__RECORDS SUPPLIED__.
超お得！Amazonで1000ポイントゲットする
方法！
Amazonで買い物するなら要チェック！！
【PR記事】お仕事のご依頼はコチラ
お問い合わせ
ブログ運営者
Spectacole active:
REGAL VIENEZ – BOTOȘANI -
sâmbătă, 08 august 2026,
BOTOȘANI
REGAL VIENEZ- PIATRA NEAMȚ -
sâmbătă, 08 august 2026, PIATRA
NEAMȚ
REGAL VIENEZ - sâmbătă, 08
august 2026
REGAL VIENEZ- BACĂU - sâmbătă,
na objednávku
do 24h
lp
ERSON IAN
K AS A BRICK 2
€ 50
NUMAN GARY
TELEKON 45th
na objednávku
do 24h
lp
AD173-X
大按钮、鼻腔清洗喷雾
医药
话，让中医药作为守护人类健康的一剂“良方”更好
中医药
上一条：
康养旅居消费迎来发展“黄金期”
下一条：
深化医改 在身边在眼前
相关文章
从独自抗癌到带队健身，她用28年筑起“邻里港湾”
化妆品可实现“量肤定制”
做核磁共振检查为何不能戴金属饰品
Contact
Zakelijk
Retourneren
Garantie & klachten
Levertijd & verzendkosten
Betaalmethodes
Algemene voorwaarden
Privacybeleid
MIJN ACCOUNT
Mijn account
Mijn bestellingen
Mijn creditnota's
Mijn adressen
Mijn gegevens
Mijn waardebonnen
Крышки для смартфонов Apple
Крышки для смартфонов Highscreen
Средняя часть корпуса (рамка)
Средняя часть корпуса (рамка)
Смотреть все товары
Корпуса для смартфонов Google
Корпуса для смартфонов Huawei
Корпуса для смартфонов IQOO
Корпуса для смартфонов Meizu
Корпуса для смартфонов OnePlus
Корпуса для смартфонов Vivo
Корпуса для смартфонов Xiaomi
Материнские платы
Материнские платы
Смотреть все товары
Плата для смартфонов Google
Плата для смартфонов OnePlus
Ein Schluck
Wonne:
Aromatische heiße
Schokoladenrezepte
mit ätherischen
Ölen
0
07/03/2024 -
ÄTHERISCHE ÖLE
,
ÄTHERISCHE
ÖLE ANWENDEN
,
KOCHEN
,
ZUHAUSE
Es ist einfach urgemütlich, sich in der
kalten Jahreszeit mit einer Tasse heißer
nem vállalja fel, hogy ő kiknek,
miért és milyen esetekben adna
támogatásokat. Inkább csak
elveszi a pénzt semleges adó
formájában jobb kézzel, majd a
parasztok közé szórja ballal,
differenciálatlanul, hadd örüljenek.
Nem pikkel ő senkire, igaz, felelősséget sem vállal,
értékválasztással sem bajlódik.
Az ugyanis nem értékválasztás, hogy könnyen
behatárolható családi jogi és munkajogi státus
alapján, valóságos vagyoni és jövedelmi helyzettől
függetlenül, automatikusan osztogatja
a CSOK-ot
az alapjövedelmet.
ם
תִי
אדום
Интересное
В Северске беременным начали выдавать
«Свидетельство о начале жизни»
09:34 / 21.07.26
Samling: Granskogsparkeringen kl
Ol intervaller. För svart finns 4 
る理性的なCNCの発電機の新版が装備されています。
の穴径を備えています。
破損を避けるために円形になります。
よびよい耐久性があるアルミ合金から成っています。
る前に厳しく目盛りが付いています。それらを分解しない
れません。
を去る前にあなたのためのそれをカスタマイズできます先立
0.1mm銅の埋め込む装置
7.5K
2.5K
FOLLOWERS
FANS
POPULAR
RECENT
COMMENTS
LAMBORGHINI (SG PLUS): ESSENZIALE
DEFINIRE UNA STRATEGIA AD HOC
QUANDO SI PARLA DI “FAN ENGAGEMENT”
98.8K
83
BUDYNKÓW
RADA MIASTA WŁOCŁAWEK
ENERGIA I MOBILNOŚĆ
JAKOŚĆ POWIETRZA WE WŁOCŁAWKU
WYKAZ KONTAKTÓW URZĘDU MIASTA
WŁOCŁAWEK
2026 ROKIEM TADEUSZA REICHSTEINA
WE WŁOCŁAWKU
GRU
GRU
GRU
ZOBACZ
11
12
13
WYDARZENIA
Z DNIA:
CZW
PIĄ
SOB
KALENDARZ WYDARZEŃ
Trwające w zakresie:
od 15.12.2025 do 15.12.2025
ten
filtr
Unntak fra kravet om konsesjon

__WORK REQUEST__.
Once more, give all the records exactly as they were written.

__EXERCISE SOLUTION__.
超お得！Amazonで1000ポイントゲットする
方法！
Amazonで買い物するなら要チェック！！
【PR記事】お仕事のご依頼はコチラ
お問い合わせ
ブログ運営者
Spectacole active:
REGAL VIENEZ – BOTOȘANI -
sâmbătă, 08 august 2026,
BOTOȘANI
REGAL VIENEZ- PIATRA NEAMȚ -
sâmbătă, 08 august 2026, PIATRA
NEAMȚ
REGAL VIENEZ - sâmbătă, 08
august 2026
REGAL VIENEZ- BACĂU - sâmbătă,
na objednávku
do 24h
lp
ERSON IAN
K AS A BRICK 2
€ 50
NUMAN GARY
TELEKON 45th
na objednávku
do 24h
lp
AD173-X
大按钮、鼻腔清洗喷雾
医药
话，让中医药作为守护人类健康的一剂“良方”更好
中医药
上一条：
康养旅居消费迎来发展“黄金期”
下一条：
深化医改 在身边在眼前
相关文章
从独自抗癌到带队健身，她用28年筑起“邻里港湾”
化妆品可实现“量肤定制”
做核磁共振检查为何不能戴金属饰品
Contact
Zakelijk
Retourneren
Garantie & klachten
Levertijd & verzendkosten
Betaalmethodes
Algemene voorwaarden
Privacybeleid
MIJN ACCOUNT
Mijn account
Mijn bestellingen
Mijn creditnota's
Mijn adressen
Mijn gegevens
Mijn waardebonnen
Крышки для смартфонов Apple
Крышки для смартфонов Highscreen
Средняя часть корпуса (рамка)
Средняя часть корпуса (рамка)
Смотреть все товары
Корпуса для смартфонов Google
Корпуса для смартфонов Huawei
Корпуса для смартфонов IQOO
Корпуса для смартфонов Meizu
Корпуса для смартфонов OnePlus
Корпуса для смартфонов Vivo
Корпуса для смартфонов Xiaomi
Материнские платы
Материнские платы
Смотреть все товары
Плата для смартфонов Google
Плата для смартфонов OnePlus
Ein Schluck
Wonne:
Aromatische heiße
Schokoladenrezepte
mit ätherischen
Ölen
0
07/03/2024 -
ÄTHERISCHE ÖLE
,
ÄTHERISCHE
ÖLE ANWENDEN
,
KOCHEN
,
ZUHAUSE
Es ist einfach urgemütlich, sich in der
kalten Jahreszeit mit einer Tasse heißer
nem vállalja fel, hogy ő kiknek,
miért és milyen esetekben adna
támogatásokat. Inkább csak
elveszi a pénzt semleges adó
formájában jobb kézzel, majd a
parasztok közé szórja ballal,
differenciálatlanul, hadd örüljenek.
Nem pikkel ő senkire, igaz, felelősséget sem vállal,
értékválasztással sem bajlódik.
Az ugyanis nem értékválasztás, hogy könnyen
behatárolható családi jogi és munkajogi státus
alapján, valóságos vagyoni és jövedelmi helyzettől
függetlenül, automatikusan osztogatja
a CSOK-ot
az alapjövedelmet.
ם
תִי
אדום
Интересное
В Северске беременным начали выдавать
«Свидетельство о начале жизни»
09:34 / 21.07.26
Samling: Granskogsparkeringen kl
Ol intervaller. För svart finns 4 
る理性的なCNCの発電機の新版が装備されています。
の穴径を備えています。
破損を避けるために円形になります。
よびよい耐久性があるアルミ合金から成っています。
る前に厳しく目盛りが付いています。それらを分解しない
れません。
を去る前にあなたのためのそれをカスタマイズできます先立
0.1mm銅の埋め込む装置
7.5K
2.5K
FOLLOWERS
FANS
POPULAR
RECENT
COMMENTS
LAMBORGHINI (SG PLUS): ESSENZIALE
DEFINIRE UNA STRATEGIA AD HOC
QUANDO SI PARLA DI “FAN ENGAGEMENT”
98.8K
83
BUDYNKÓW
RADA MIASTA WŁOCŁAWEK
ENERGIA I MOBILNOŚĆ
JAKOŚĆ POWIETRZA WE WŁOCŁAWKU
WYKAZ KONTAKTÓW URZĘDU MIASTA
WŁOCŁAWEK
2026 ROKIEM TADEUSZA REICHSTEINA
WE WŁOCŁAWKU
GRU
GRU
GRU
ZOBACZ
11
12
13
WYDARZENIA
Z DNIA:
CZW
PIĄ
SOB
KALENDARZ WYDARZEŃ
Trwające w zakresie:
od 15.12.2025 do 15.12.2025
ten
filtr
Unntak fra kravet om konsesjon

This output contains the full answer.